Search code examples
google-bigqueryentropy

BigQuery: compute entropy of a column


I have a suggestion for the BQ folks: I think it would be very useful if there was a built-in function that would return the entropy of a column. A column of discrete categories or values would be relatively easy. Thoughts? Does this already exist but I didn't find it?


Solution

  • The simple solution is below - it computes number of distinct values in the column, and then takes logarithm on base 2 - this gives the number of bits needed to encode all different values, which is the column entropy.

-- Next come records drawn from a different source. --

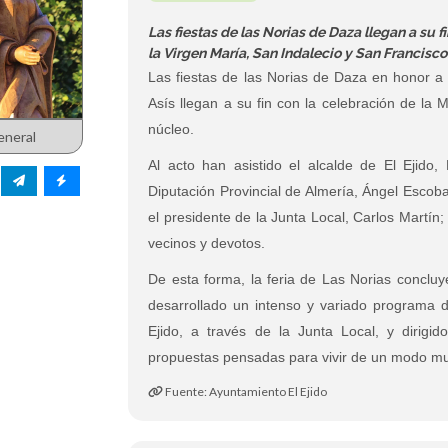
Las fiestas de las Norias de Daza llegan a su f
la Virgen María, San Indalecio y San Francisco
Las fiestas de las Norias de Daza en honor a 
Asís llegan a su fin con la celebración de la 
núcleo.
eneral
Al acto han asistido el alcalde de El Ejido,
Diputación Provincial de Almería, Ángel Escoba
el presidente de la Junta Local, Carlos Martí
vecinos y devotos.
De esta forma, la feria de Las Norias concluy
desarrollado un intenso y variado programa d
Ejido, a través de la Junta Local, y dirigid
propuestas pensadas para vivir de un modo muy
Fuente: Ayuntamiento El Ejido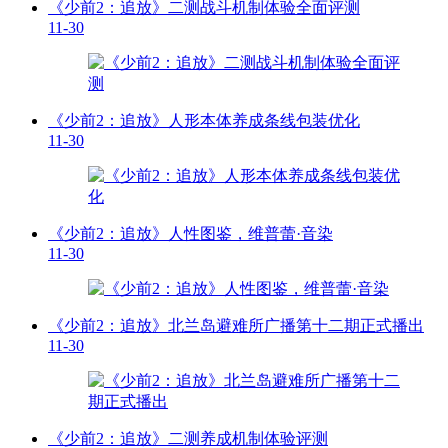
《少前2：追放》二测战斗机制体验全面评测
11-30
《少前2：追放》人形本体养成条线包装优化
11-30
《少前2：追放》人性图鉴，维普蕾·音染
11-30
《少前2：追放》北兰岛避难所广播第十二期正式播出
11-30
《少前2：追放》二测养成机制体验评测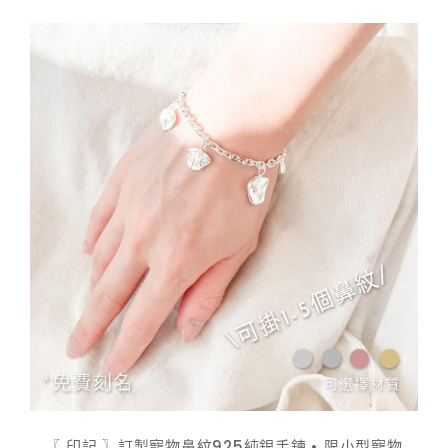
$ 798.00
到
$ 948.00
〖 印記 〗訂製寵物鼻紋925純銀手鍊 • 限小型寵物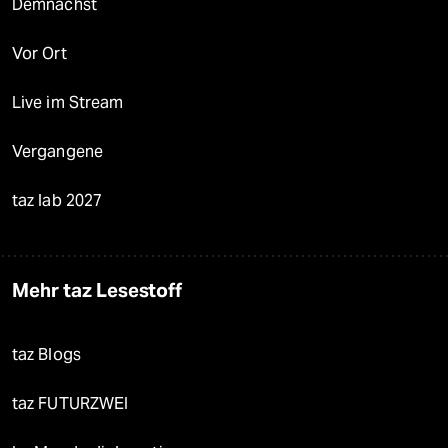
Demnächst
Vor Ort
Live im Stream
Vergangene
taz lab 2027
Mehr taz Lesestoff
taz Blogs
taz FUTURZWEI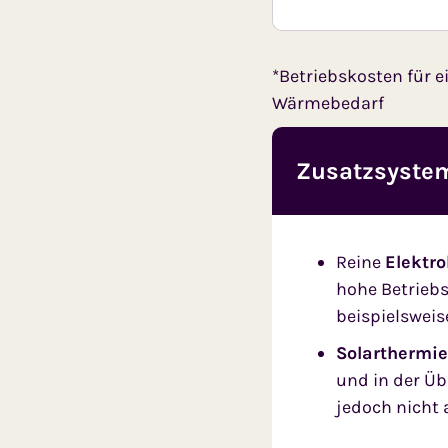
*Betriebskosten für 
Wärmebedarf
Zusatzsyste
Reine
Elektr
hohe Betrieb
beispielsweis
Solarthermi
und in der Üb
jedoch nicht 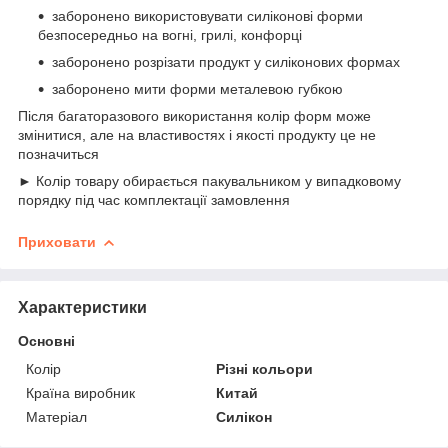
заборонено використовувати силіконові форми
безпосередньо на вогні, грилі, конфорці
заборонено розрізати продукт у силіконових формах
заборонено мити форми металевою губкою
Після багаторазового використання колір форм може
змінитися, але на властивостях і якості продукту це не
позначиться
► Колір товару обирається пакувальником у випадковому
порядку під час комплектації замовлення
Приховати
Характеристики
Основні
Колір
Різні кольори
Країна виробник
Китай
Матеріал
Силікон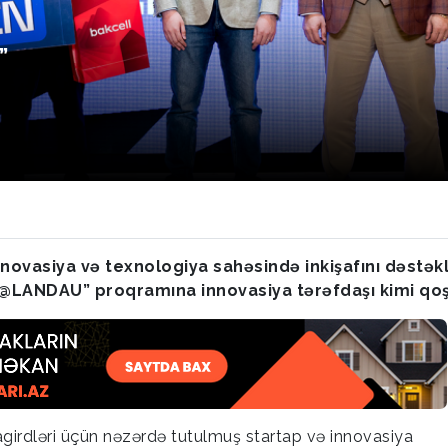
”
innovasiya və texnologiya sahəsində inkişafını dəstə
LANDAU” proqramına innovasiya tərəfdaşı kimi qoş
girdləri üçün nəzərdə tutulmuş startap və innovasiya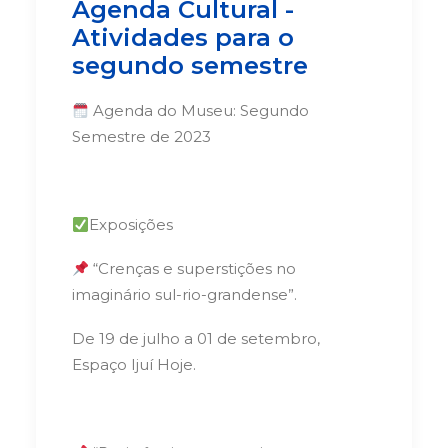
Agenda Cultural -
Atividades para o
segundo semestre
Agenda do Museu: Segundo
Semestre de 2023
Exposições
“Crenças e superstições no
imaginário sul-rio-grandense”.
De 19 de julho a 01 de setembro,
Espaço Ijuí Hoje.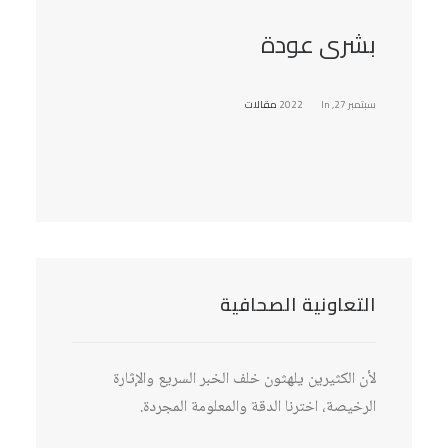
بشرى عودة
سبتمبر 27, 2022
In
مقالات
التعاونية الصحافية
لأن الكثيرين يلهثون خلف الخبر السريع والإثارة
الرخيصة، اخترنا الدقة والمعلومة المجردة.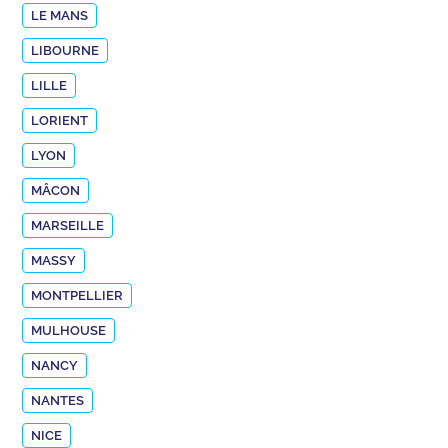
LE MANS
LIBOURNE
LILLE
LORIENT
LYON
MÂCON
MARSEILLE
MASSY
MONTPELLIER
MULHOUSE
NANCY
NANTES
NICE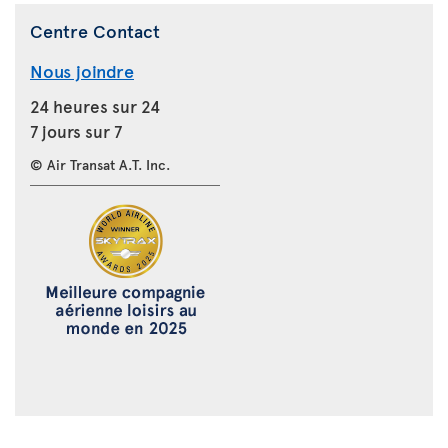
Centre Contact
Nous joindre
24 heures sur 24
7 jours sur 7
© Air Transat A.T. Inc.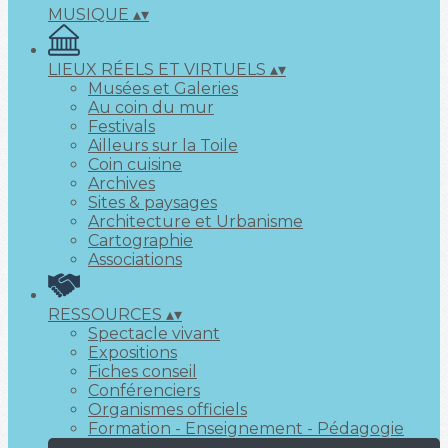
MUSIQUE
▴
▾
LIEUX RÉELS ET VIRTUELS
▴
▾
Musées et Galeries
Au coin du mur
Festivals
Ailleurs sur la Toile
Coin cuisine
Archives
Sites & paysages
Architecture et Urbanisme
Cartographie
Associations
RESSOURCES
▴
▾
Spectacle vivant
Expositions
Fiches conseil
Conférenciers
Organismes officiels
Formation - Enseignement - Pédagogie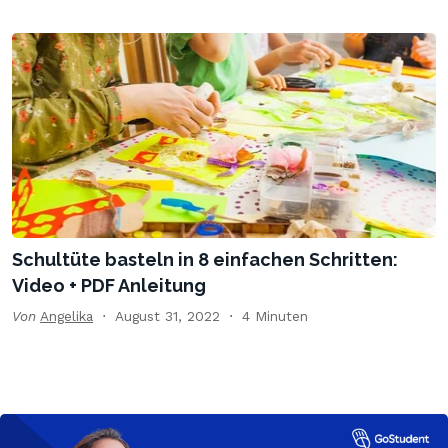
Schultüte basteln in 8 einfachen Schritten:
Video + PDF Anleitung
Von
Angelika
August 31, 2022
4 Minuten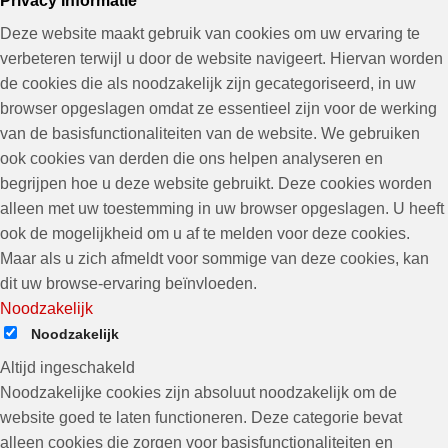
Privacy Informatie
Deze website maakt gebruik van cookies om uw ervaring te
verbeteren terwijl u door de website navigeert. Hiervan worden
de cookies die als noodzakelijk zijn gecategoriseerd, in uw
browser opgeslagen omdat ze essentieel zijn voor de werking
van de basisfunctionaliteiten van de website. We gebruiken
ook cookies van derden die ons helpen analyseren en
begrijpen hoe u deze website gebruikt. Deze cookies worden
alleen met uw toestemming in uw browser opgeslagen. U heeft
ook de mogelijkheid om u af te melden voor deze cookies.
Maar als u zich afmeldt voor sommige van deze cookies, kan
dit uw browse-ervaring beïnvloeden.
Noodzakelijk
Noodzakelijk
Altijd ingeschakeld
Noodzakelijke cookies zijn absoluut noodzakelijk om de
website goed te laten functioneren. Deze categorie bevat
alleen cookies die zorgen voor basisfunctionaliteiten en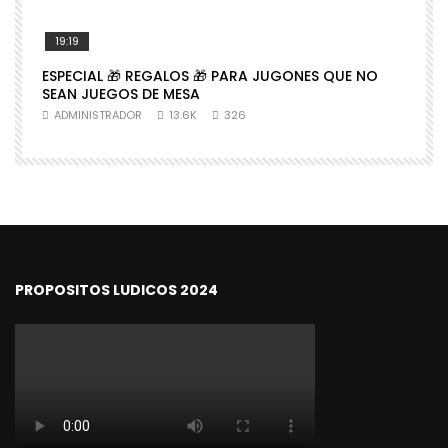
19:19
ESPECIAL 🎁 REGALOS 🎁 PARA JUGONES QUE NO

SEAN JUEGOS DE MESA
N
ADMINISTRADOR
13.6K
326
PROPOSITOS LUDICOS 2024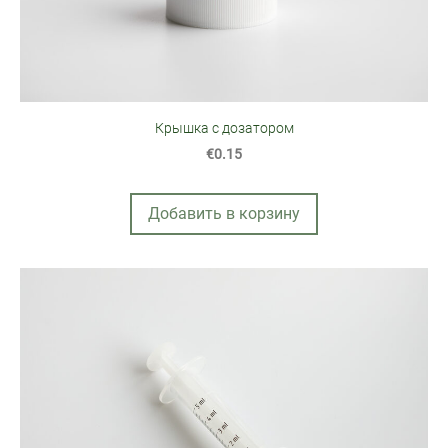
Крышка с дозатором
€0.15
Добавить в корзину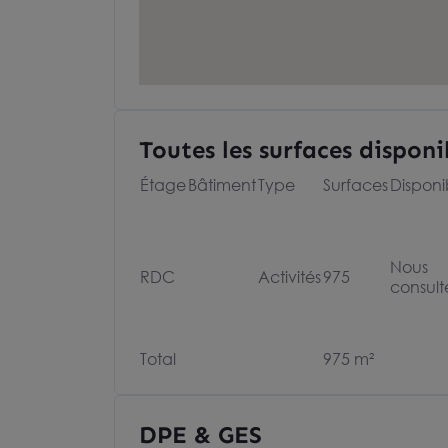
Toutes les surfaces disponi
Étage
Bâtiment
Type
Surfaces
Disponib
Nous
RDC
Activités
975
consult
Total
975 m²
DPE & GES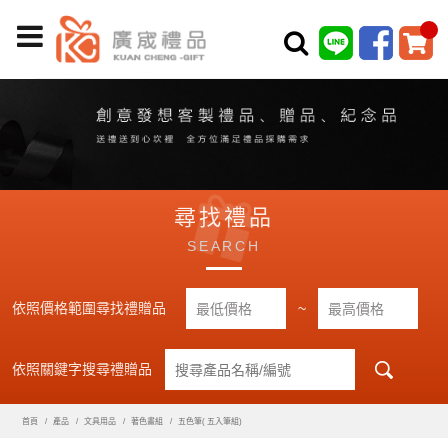
尋找禮品
SEARCH
依照價格範圍尋找禮贈品
~
依照關鍵字搜尋禮贈品
首頁
產品
文具用品
著色畫組
五色筆( 五入筆組)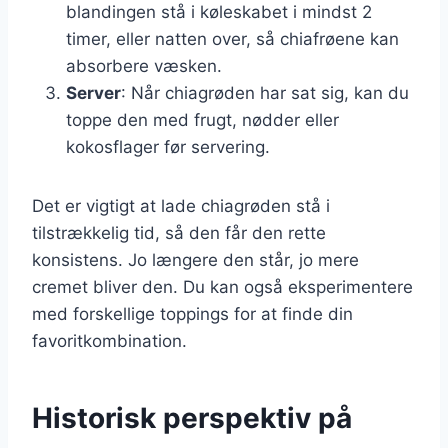
blandingen stå i køleskabet i mindst 2
timer, eller natten over, så chiafrøene kan
absorbere væsken.
Server
: Når chiagrøden har sat sig, kan du
toppe den med frugt, nødder eller
kokosflager før servering.
Det er vigtigt at lade chiagrøden stå i
tilstrækkelig tid, så den får den rette
konsistens. Jo længere den står, jo mere
cremet bliver den. Du kan også eksperimentere
med forskellige toppings for at finde din
favoritkombination.
Historisk perspektiv på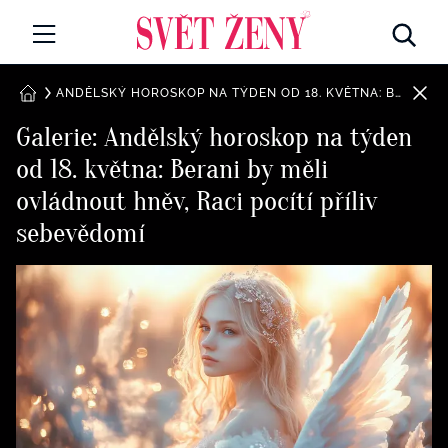
Svetzeny.cz
MÓDA A KRÁSA
ANDĚLSKÝ HOROSKOP NA TÝDEN OD 18. KVĚTNA: BERANI BY MĚLI OVLÁDNOUT HNĚV, RACI POCÍTÍ PŘÍLIV SEBEVĚDOMÍ
DOMŮ
Galerie: Andělský horoskop na týden
CELEBRITY
od 18. května: Berani by měli
Všechny kategorie
RETROHUBKY
ovládnout hněv, Raci pocítí příliv
Rozhovory
sebevědomí
PSYCHOLOGIE
Všechny kategorie
ZDRAVÍ
Seberozvoj
Všechny kategorie
ZÁBAVA
Životní styl
Všechny kategorie
BYDLENÍ
Testy a kvízy
Všechny kategorie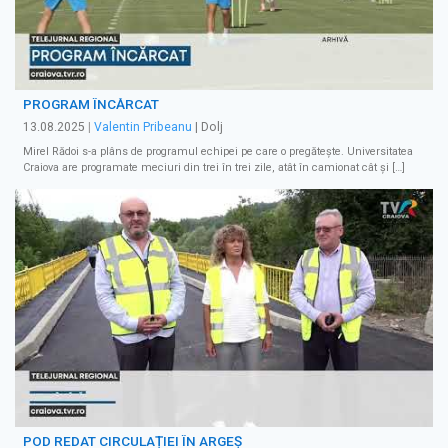
PROGRAM ÎNCĂRCAT
13.08.2025
|
Valentin Pribeanu
| Dolj
Mirel Rădoi s-a plâns de programul echipei pe care o pregătește. Universitatea
Craiova are programate meciuri din trei în trei zile, atât în camionat cât și […]
POD REDAT CIRCULAȚIEI ÎN ARGEȘ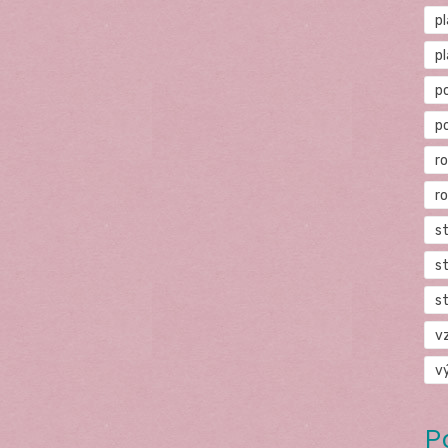
p
p
p
p
r
r
s
s
s
v
v
P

    SELECT LOG2(COUNT(DISTINCT column)) FROM Table
    

    However, this doesn't take into account the fact that different values have different probabilities. Shannon entropy formula is -SUM(P(xi)*log(P(xi)) where P(xi) is probability of value xi. Here is an example how to compute that in BigQuery, Shannon entropy for column year in natality table:

    select -sum(p*log2(p)) from (
    select ratio_to_report(c) over() p from (
    select year, count(*) c from publicdata:samples.natality group by 1))
    

    UPDATE In case the column variable is not discrete type (i.e. FLOAT), it is possible to discretize the values. Example below shows one approach - first it finds the maximum and minimum values, computes the range, and then puts all the FLOAT values (weight_pound column in natality table) into 100 buckets. After that - problem is reduced to the entropy of INTEGER values.

    select discrete_weight, count(*) from (
    select 
      cast((weight_pounds - min_weight) * 100 / range_weight as integer)
        as discrete_weight 
    from [publicdata:samples.natality] a cross join 
    (select 
      min(weight_pounds) as min_weight, 
      max(weight_pounds) - min(weight_pounds) as range_weight 
    from [publicdata:samples.natality]) b) group by 1